Trying #ChatGPT’s new Advanced Voice Mode that just got released in Alpha. It feels like face-timing a super knowledgeable friend, which in this case was super helpful — reassuring us with our new kitten. It can answer questions in real-time and use the camera as input too! pic.twitter.com/Xx0HCAc4To
— Manuel Sainsily (@ManuVision) July 30, 2024
Beta Release and Competitive Landscape
Advanced Voice Mode entered beta for Plus and Enterprise subscribers in September, albeit without the visual component. Even so, users extensively explored the feature’s vocal capabilities. According to OpenAI, Advanced Voice “offers more natural, real-time conversations, allows you to interrupt anytime, and senses and responds to your emotions.”

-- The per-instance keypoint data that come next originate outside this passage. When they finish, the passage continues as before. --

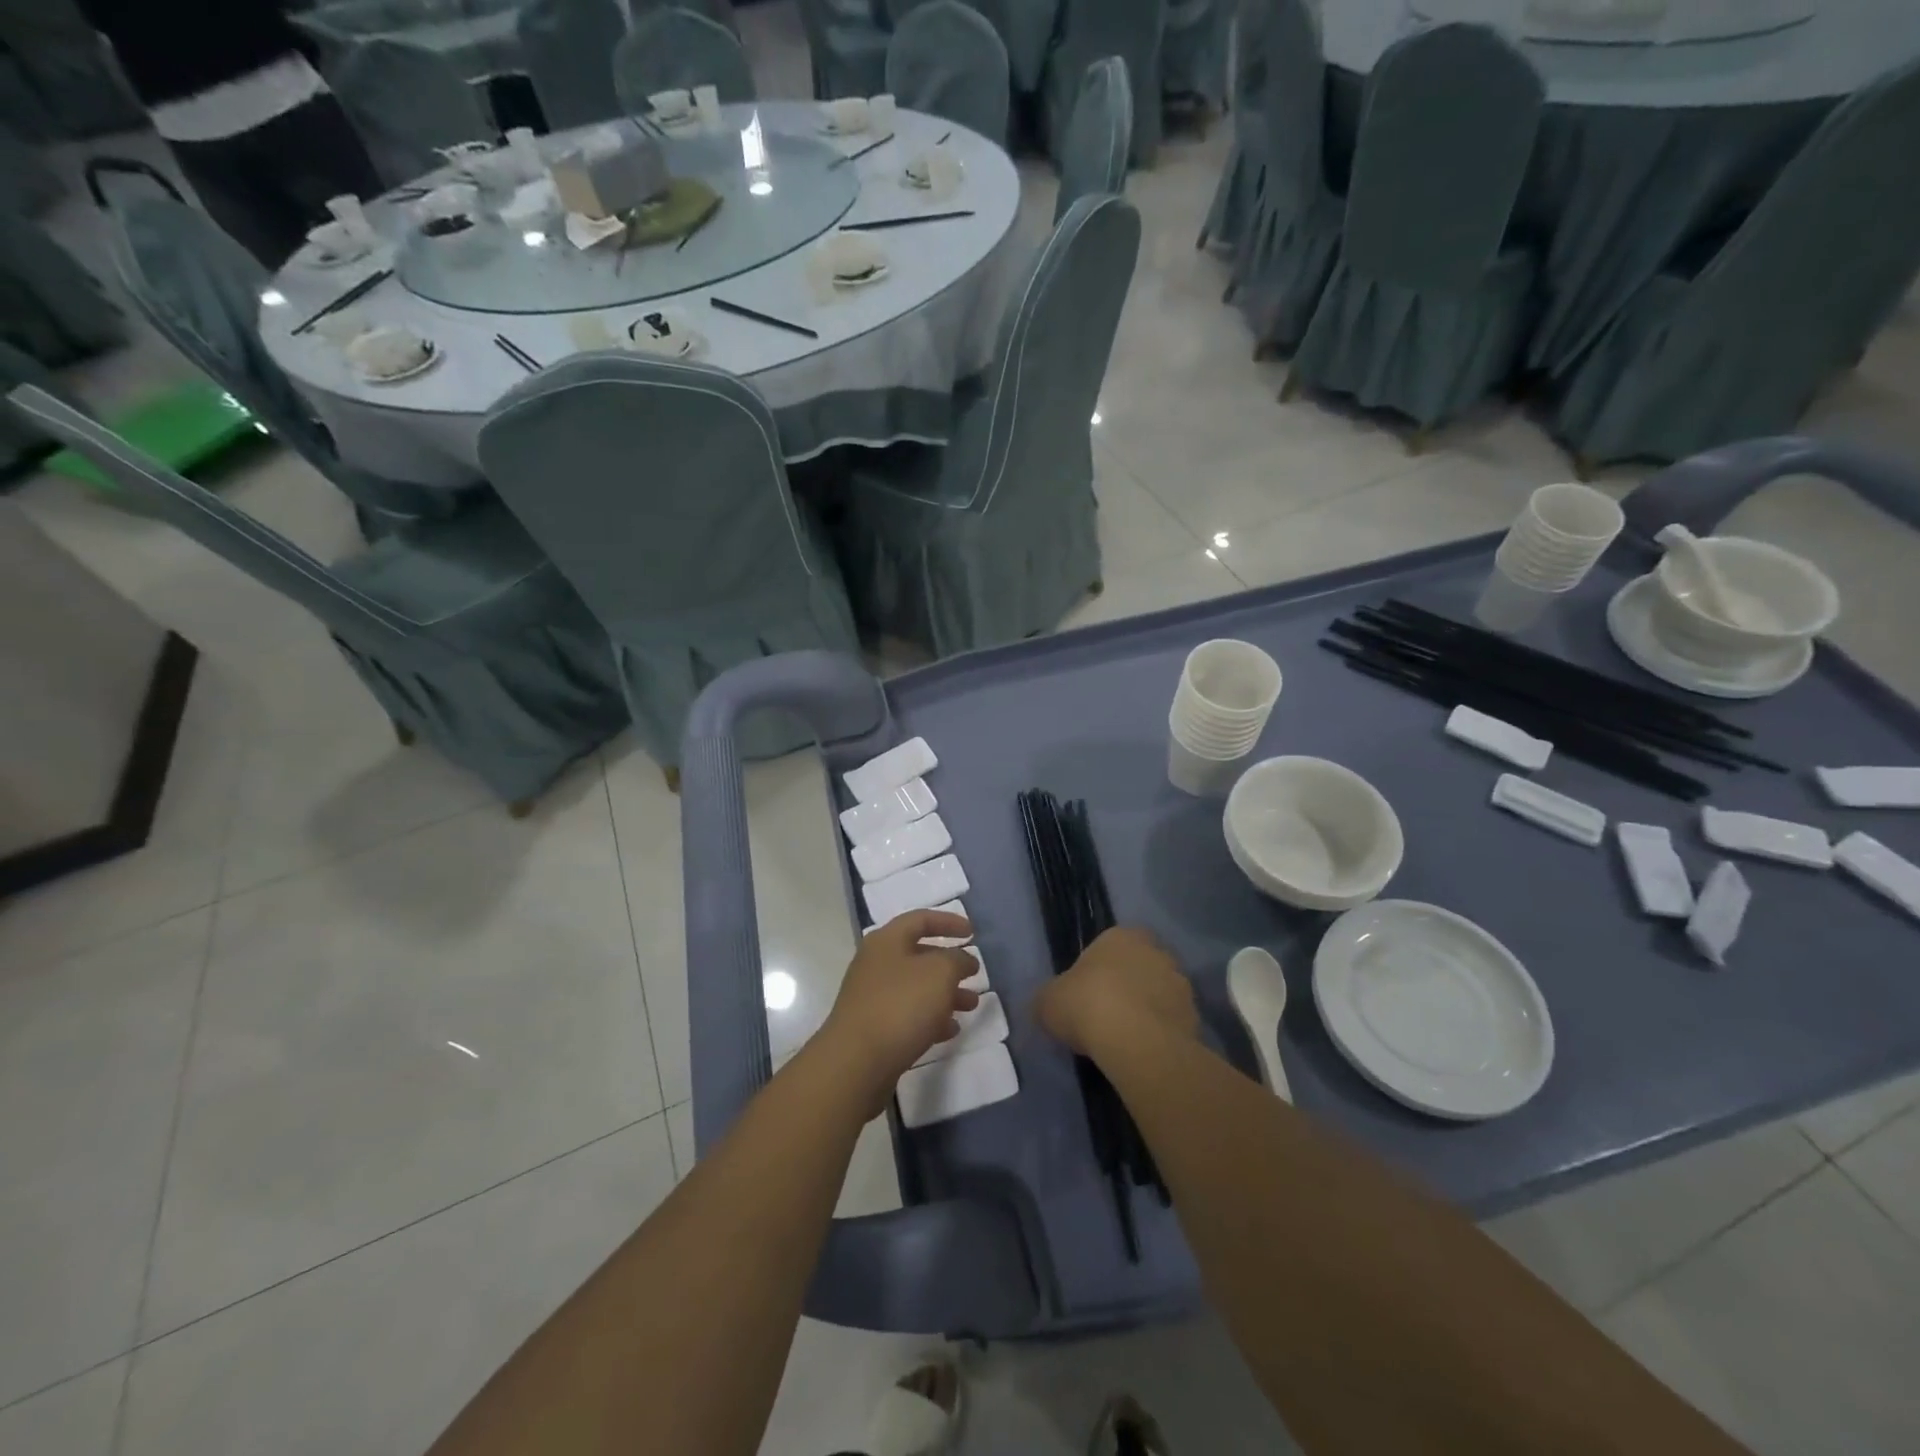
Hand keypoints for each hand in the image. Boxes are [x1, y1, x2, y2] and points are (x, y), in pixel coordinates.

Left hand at [819, 909, 980, 1102]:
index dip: (949, 922)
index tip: (973, 933)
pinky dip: (931, 1018)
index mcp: (887, 941)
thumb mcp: (939, 973)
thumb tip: (962, 960)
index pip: (921, 919)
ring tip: (971, 1006)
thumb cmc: (900, 1006)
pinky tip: (950, 1030)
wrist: (856, 1063)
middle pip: (919, 955)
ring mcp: (873, 997)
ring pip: (916, 987)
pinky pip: (908, 1015)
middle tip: (974, 974)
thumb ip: (957, 960)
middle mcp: (877, 964)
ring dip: (946, 994)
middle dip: (950, 964)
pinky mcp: (874, 1028)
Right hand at [1036, 926, 1197, 1058]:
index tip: (1088, 994)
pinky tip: (1145, 1052)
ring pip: (1160, 993)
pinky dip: (1162, 1033)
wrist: (1135, 1040)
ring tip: (1128, 1039)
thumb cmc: (1087, 1005)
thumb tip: (1048, 1007)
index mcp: (1120, 936)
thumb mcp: (1048, 1002)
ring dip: (1148, 1009)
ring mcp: (1180, 982)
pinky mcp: (1195, 1015)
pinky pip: (1173, 1021)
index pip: (1110, 945)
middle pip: (1139, 966)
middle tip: (1108, 1014)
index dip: (1099, 969)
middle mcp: (1155, 951)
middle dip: (1129, 986)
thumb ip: (1050, 999)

Adding visual input would significantly differentiate Advanced Voice Mode from competitors like Google’s Gemini Live and Meta’s Natural Voice Interactions, neither of which currently utilize camera input. While Gemini Live boasts multilingual capabilities, it lacks visual understanding, and Meta’s Natural Voice Interactions, launched at Connect 2024, doesn’t incorporate camera functionality.
Expanding Availability
OpenAI recently announced that Advanced Voice Mode is now also available for paid ChatGPT Plus accounts on desktop, expanding access beyond the initial mobile-only availability.
Conclusion
The potential integration of visual input into ChatGPT’s Advanced Voice Mode promises to revolutionize chatbot interactions. This advancement could significantly enhance user experience and further distinguish ChatGPT from competitors, offering a more immersive and intuitive conversational AI experience.